The bank’s action against Goines is founded upon the Goines chattel mortgage on the Ford and upon the Slothower certificate of title which shows notation of that mortgage. The dealer’s claim to the Ford or to the proceeds from its sale depends solely upon the assignment of the Slothower title to Goines and not upon a certificate of title from the State of Kansas to Goines. Neither Goines nor the dealer had a certificate of title in his or its name. The only title other than the Slothower title at issue here is the repossession title which is in the name of the bank.

The dealer can have no greater rights than Goines had when he assigned the Slo-thower title to the dealer. If the contest is determined on the Slothower title, the bank’s lien is noted on that title. The validity of the bank’s chattel mortgage on the Ford was proved. The existence of the debt secured by that mortgage was proved. The forged release does not avail the dealer. The absence of a validly recorded lien would perhaps have availed the dealer had it shown that it had a certificate of title either in Goines’ name or in its name on which the bank’s lien was not noted. If this contest is determined on the repossession title, the only other title at issue here, that certificate of title shows the bank as owner of the car. In that situation, it would be incumbent upon the Shreveport dealer to show a superior certificate of title.

If this contest must be decided on whether the bank’s lien was “perfected” in Kansas, the Shreveport dealer must also fail. A lien may be perfected in Kansas by the actual recordation or by the mailing to the recording office of a Notice of Security Interest (NOSI) signed by the owner and the creditor. See 28 Kan.Law Rev. 315 (1980).

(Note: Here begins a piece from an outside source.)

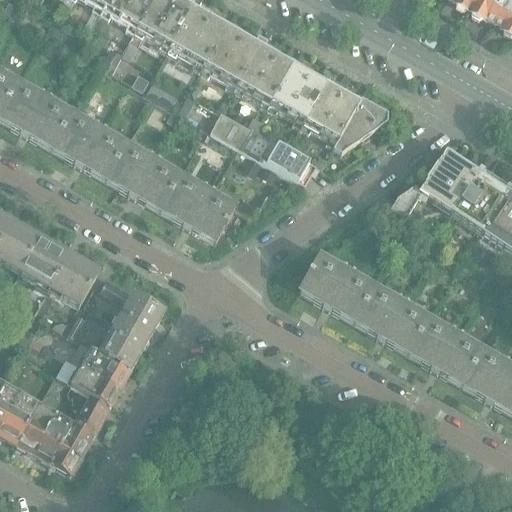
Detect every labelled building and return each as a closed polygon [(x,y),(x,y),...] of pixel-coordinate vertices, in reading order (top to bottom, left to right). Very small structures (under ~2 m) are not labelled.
[(111,0),(68,0),(67,2),(74,6),(76,3),(93,13),(91,16),(100,21),(111,0)] [(156,0),(111,0),(100,21),(108,25),(110,22),(127,32),(125,35),(133,40),(156,0)] [(194,10),(187,5),(177,0),(156,0),(133,40),(141,44),(143,41),(160,51),(158,54),(166,59),(194,10)] [(469,15),(477,0),(446,0),(446,1),(455,7),(456,12),(462,15),(467,13),(469,15)] [(492,28),(508,0),(477,0),(469,15),(471,16),(472,20),(477,23),(482,22),(492,28)] [(511,0),(508,0),(492,28),(502,34),(503,38),(509,42),(511,40),(511,0)] [(19,14),(7,7),(0,19),(12,26),(19,14)] [(200,78),(228,29),(194,10),(166,59),(174,63),(176,60),(193,69),(191,73),(200,78)] [(28,25),(20,21),(15,30),(23,35),(28,25)] [(233,97),(261,47),(228,29),(200,78),(208,83),(210,79),(227,88),(225,92),(233,97)] [(49,33),(43,44),(51,48),(57,38),(49,33)] [(294,67),(270,52),(261,47),(233,97),(240,101),(243,97),(260,107),(257,111),(266,116),(294,67)] [(138,53),(129,48),(121,61),(130,67),(138,53)] [(109,54),(97,75),(109,82),(121,60),(109,54)] [(328,86),(320,81),(294,67),(266,116),(274,120),(276,117),(293,127),(291,130),(299,135),(328,86)] [(0,117),(16,89),(0,79),(0,117)] [(137,80),(131,91),(140,97),(147,86),(137,80)] [(184,85),(178,95),(187,100),(193,90),(184,85)] [(385,128),(386,119),(328,86),(299,135),(308,140),(310,136),(327,146),(325,149),(341,159),(385,128)] [(151,88),(145,99),(152,103),(158,92),(151,88)] [(71,120),(48,107),(16,89),(0,117),(0,125),(51,155),(71,120)] [(194,103),(200,102),(201,100),(200,94),(198,93),(192,94),(191,97),(192,102),(194,103)] [(174,130),(177,124),(169,119),(166,126),(174,130)] [(105,186),(125,151),(71,120),(51,155),(105,186)] [(253,139),(244,134),(220,120),(209,139),(279,180),(279,179),(291,186),(291,187),(301,193),(313,173),(258,142),(253,139)] [(253,139),(260,127),(251,122),(244,134),(253,139)] [(258,142),(265,130),(260,127),(253,139),(258,142)] [(179,182),(156,169),(125,151),(105,186),(159,217),(179,182)] [(360,151),(354,156),(359,163),(365,159),(360,151)] [(479,174),(448,154),(447,153),(437,169),(435,169),(424,186),(425,187),(418,198),(421,201),(450,220),(479,174)] [(258,170),(248,164),(242,175),(252,180),(258,170)] [(266,174),(262,180),(270,185),(274,178),(266,174)] [(481,240),(510,195),(479,174),(450,220),(481,240)] [(283,198),(291,187),(291,186),(279,179),(279,180),(264,202),(270,206),(278,194),(283,198)] [(234,213),(211,200),(179,182),(159,217),(214,248),(234,213)] [(421,201),(418,198),(413,195),(396,207),(388,219),(403,228),(421,201)] [(511,195),(510,195),(481,240),(511,260),(511,259),(511,195)] [(38,245),(12,230),(0,222),(0,267),(19,278),(38,245)] [(97,278),(72,264),(38,245),(19,278),(78,312),(97,278)] [(352,328),(373,293),(318,261),(298,297),(352,328)] [(491,268),(487,275),(498,280),(501,274),(491,268)] [(106,301),(112,290),(106,287),(100,297),(106,301)] [(113,304),(118,294),(112,290),(106,301),(113,304)] [(427,324),(404,310),(396,305),(373,293),(352,328),(406,360),(427,324)] [(119,308),(125,297),(118,294),(113,304),(119,308)] [(125,311),(131,301),(125,297),(119,308),(125,311)] [(128,377),(162,318),(131,300),(131,301),(125,311),(97,360),(128,377)] [(73,347),(85,327),(77,322),(66,343),(73,347)] [(480,356),(458,342),(427,324),(406,360),(460,391),(480,356)] [(54,328),(51,331),(60,337),(65,328),(61,326),(54,328)] [(24,340),(30,344),(32,339),(26,336),(24,340)] [(18,337),(14,344),(25,351),(29,344),(18,337)] [(30,344),(27,350),(39,357),(42,351),(30,344)] [(44,349),(40,356),(47,360),(51,354),(44,349)] [(108,412),(128,377),(97,360),(78,349),(68,367),(78,373),(69,389),(88,400),(88,401),(108,412)] [(43,361),(26,351),(20,362),(37,371),(43,361)] [(511,421),(511,374),(480,356),(460,391),(511,421)] [(20,365),(16,373),(25,378),(29,370),(20,365)] [(27,404),(32,396),(17,388),(13,396),(3,391),(0,395),(0,439),(15,449),(37,410),(27,404)] [(69,481),(108,412),(88,401),(71,430),(71,429),(49,468),(48,469),(69,481)] [(49,468),(71,429),(37,410),(15,449),(49,468)]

While the papers certified by the Kansas recording office and introduced into these proceedings do not contain a certified copy of the NOSI, the witness for *1336the bank introduced the bank’s copy of the NOSI. That witness testified that NOSI's are routinely mailed by the bank to the recording office and that the bank would not have been able to obtain the repossession title in its name without the NOSI having been received by the recording office. We are not otherwise enlightened as to Kansas law.

We find that the bank made out a prima facie case that its lien was perfected in Kansas, although perhaps not by the best evidence. The dealer does not contend that the trial court erred in ruling on the admissibility of the bank’s evidence, but attacks the quality of that evidence. The testimony from the bank officer that the bank could not obtain a repo title in Kansas without proof of the NOSI being on file was elicited on cross-examination. Considering the totality of the evidence, the bank has shown that it had a lien on, or title to, the Ford, and the dealer has introduced nothing superior to that showing.

For the reasons assigned by the trial court and here summarized and supplemented, and at appellant’s cost, the judgment is AFFIRMED.

CULPEPPER, J., dissents and assigns written reasons.